Regulators' announcements boost for market

Yuan Luhang
Financial firms lead jump in China's main equity indexes after news on lifting the equity investment cap for insurers and calls for stock brokerages' mergers and acquisitions.
Yuan Luhang
Regulators' announcements boost for market

China’s main equity indexes jumped on Monday led by financial firms, after regulators lifted the equity investment cap for insurers and encouraged mergers and acquisitions among stock brokerages.

At close, the benchmark Shanghai Composite Index climbed 3.11 percent to 3,314.15 points, while the smaller Shenzhen Component Index advanced 2.55 percent to 13,448.85 points.

The blue chip CSI300 Index increased 2.98 percent to 4,680.30 points and the ChiNext Composite Index startup board advanced 1.31 percent to 2,697.30 points.

Chinese mainland markets saw a net inflow of 3.4 billion yuan (US$485 million) in overseas capital via Stock Connect schemes linking Shanghai and Shenzhen with Hong Kong.

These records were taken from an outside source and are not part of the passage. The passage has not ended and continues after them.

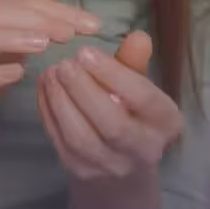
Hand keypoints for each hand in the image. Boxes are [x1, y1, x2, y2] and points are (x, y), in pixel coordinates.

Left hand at [37, 31, 181, 181]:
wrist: (121, 173)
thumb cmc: (132, 115)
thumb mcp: (139, 89)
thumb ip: (135, 63)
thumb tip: (138, 35)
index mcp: (166, 123)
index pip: (143, 98)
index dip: (113, 74)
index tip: (85, 51)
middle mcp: (144, 150)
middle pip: (112, 124)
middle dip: (83, 90)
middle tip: (63, 63)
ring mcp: (110, 166)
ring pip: (81, 137)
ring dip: (60, 101)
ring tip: (49, 73)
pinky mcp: (81, 172)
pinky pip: (60, 141)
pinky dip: (48, 112)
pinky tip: (43, 88)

Turnover on the two major bourses expanded to 1.19 trillion yuan, compared with 1.11 trillion yuan in the previous session.

Most sectors gained with gainers outnumbering losers by 1,529 to 151 on the Shanghai bourse and 2,090 to 172 in Shenzhen.

Insurers and securities firms post strong performances with share prices in the former sector advancing 5.78 percent and the latter increasing by 5.29 percent.

New China Life Insurance Co Ltd, Sealand Securities Co Ltd, Southwest Securities Co Ltd and Founder Securities Co Ltd all hit the daily cap of 10 percent.

This was boosted by news on Friday that China’s banking and insurance regulator said it was raising the cap on how much the country’s insurers can invest in equity assets, an effort trying to bring more long-term funds into the capital market.

Securities firms also gained markedly after the regulator encouraged mergers and acquisitions.

Industrial Securities said: “Raising the investment cap for insurers will benefit small and medium-sized insurance companies in particular.”

Kaiyuan Securities said: “Compared with previous mergers in the securities industry dominated by the regulator, this round of mergers will be dominated by the market, which will promote the scale development of the industry.”